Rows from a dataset
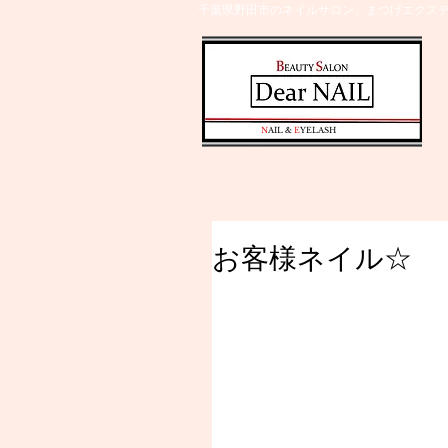
千葉県野田市のネイルサロン、まつげエクステ
​N
AIL &
E
YELASH
お客様ネイル☆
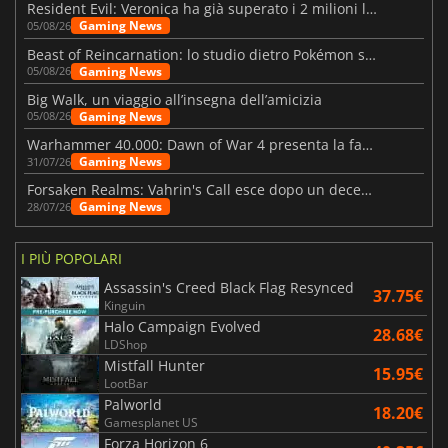
Resident Evil: Veronica ha già superato i 2 milioni liste dei desideri
Gaming News
05/08/26
Beast of Reincarnation: lo studio dietro Pokémon su una nuova strada
Gaming News
05/08/26
Big Walk, un viaggio all’insegna dell’amicizia
Gaming News
05/08/26
Warhammer 40.000: Dawn of War 4 presenta la fazione dei Necron
Gaming News
31/07/26
Forsaken Realms: Vahrin's Call esce dopo un decennio di sviluppo
Gaming News
28/07/26
I PIÙ POPOLARI
Assassin's Creed Black Flag Resynced
37.75€
Kinguin
Halo Campaign Evolved
28.68€
LDShop
Mistfall Hunter
15.95€
LootBar
Palworld
18.20€
Gamesplanet US
Forza Horizon 6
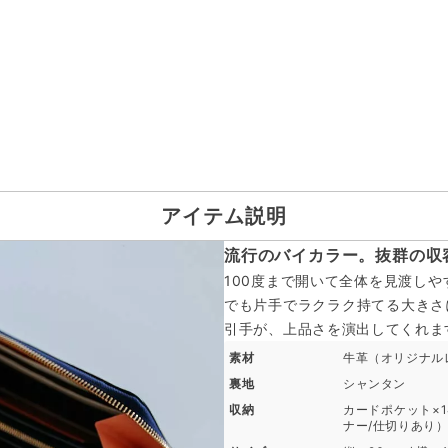
アイテム説明
流行のバイカラー。抜群の収
100度まで開いて全体を見渡しや
でも片手でラクラク持てる大きさ
引手が、上品さを演出してくれま
素材
牛革（オリジナル
裏地
シャンタン
収納
カードポケット×14
ナー/仕切りあり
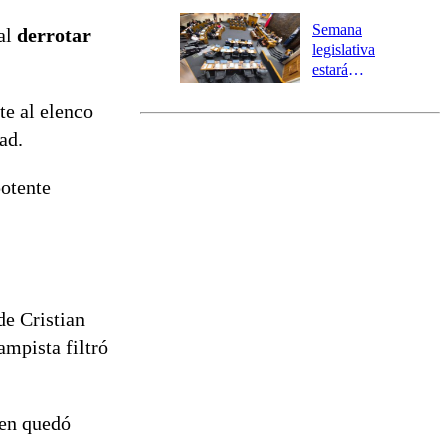
Temprana
Preventiva en
Semana
 al
derrotar
tres comunas
legislativa
estará
marcada por
te al elenco
el fin de la
tramitación
ad.
del proyecto
de
potente
reconstrucción
 de Cristian
ampista filtró
ien quedó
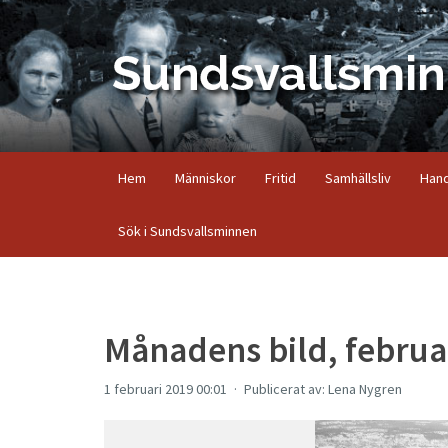
Hem
Människor
Fritid
Samhällsliv
Hand
Sök i Sundsvallsminnen
Månadens bild, februa
1 februari 2019 00:01
Publicerat av: Lena Nygren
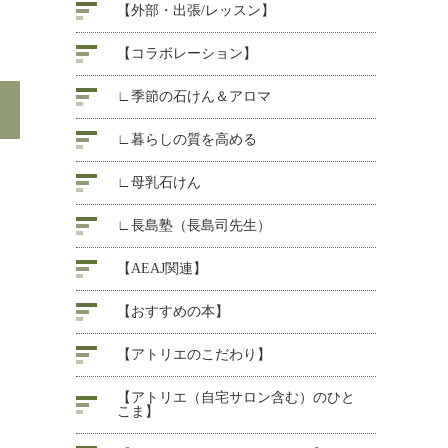
【外部・出張/レッスン】
【コラボレーション】
∟季節の石けん＆アロマ
∟暮らしの質を高める
∟母乳石けん
∟長島塾（長島司先生）
【AEAJ関連】
【おすすめの本】
【アトリエのこだわり】
【アトリエ（自宅サロン含む）のひと
こま】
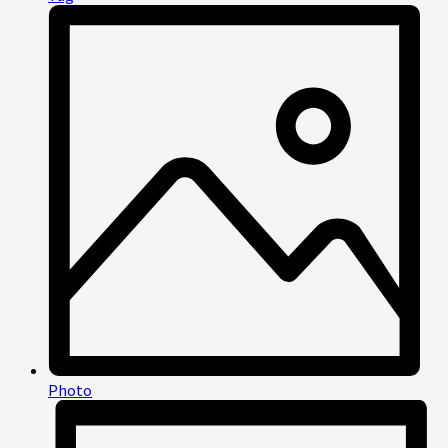
Photo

INSTRUCTION> Convert the lines in the rows above, from the line with "Resident Evil: Veronica" up to and including the line with "Mistfall Hunter", into a JSON list of strings with one string per line and no blank lines.

WRITTEN REPLY>
[
  "Resident Evil: Veronica ha già superato i 2 milioni liste dei desideri",
  "Gaming News",
  "05/08/26",
  "Beast of Reincarnation: lo studio dietro Pokémon su una nuova strada",
  "Gaming News",
  "05/08/26",
  "Big Walk, un viaggio all’insegna dell’amicizia",
  "Gaming News",
  "05/08/26",
  "Warhammer 40.000: Dawn of War 4 presenta la fazione dei Necron",
  "Gaming News",
  "31/07/26",
  "Forsaken Realms: Vahrin's Call esce dopo un decennio di sviluppo",
  "Gaming News",
  "28/07/26",
  "I PIÙ POPOLARI",
  "Assassin's Creed Black Flag Resynced",
  "37.75€",
  "Kinguin",
  "Halo Campaign Evolved",
  "28.68€",
  "LDShop",
  "Mistfall Hunter"
]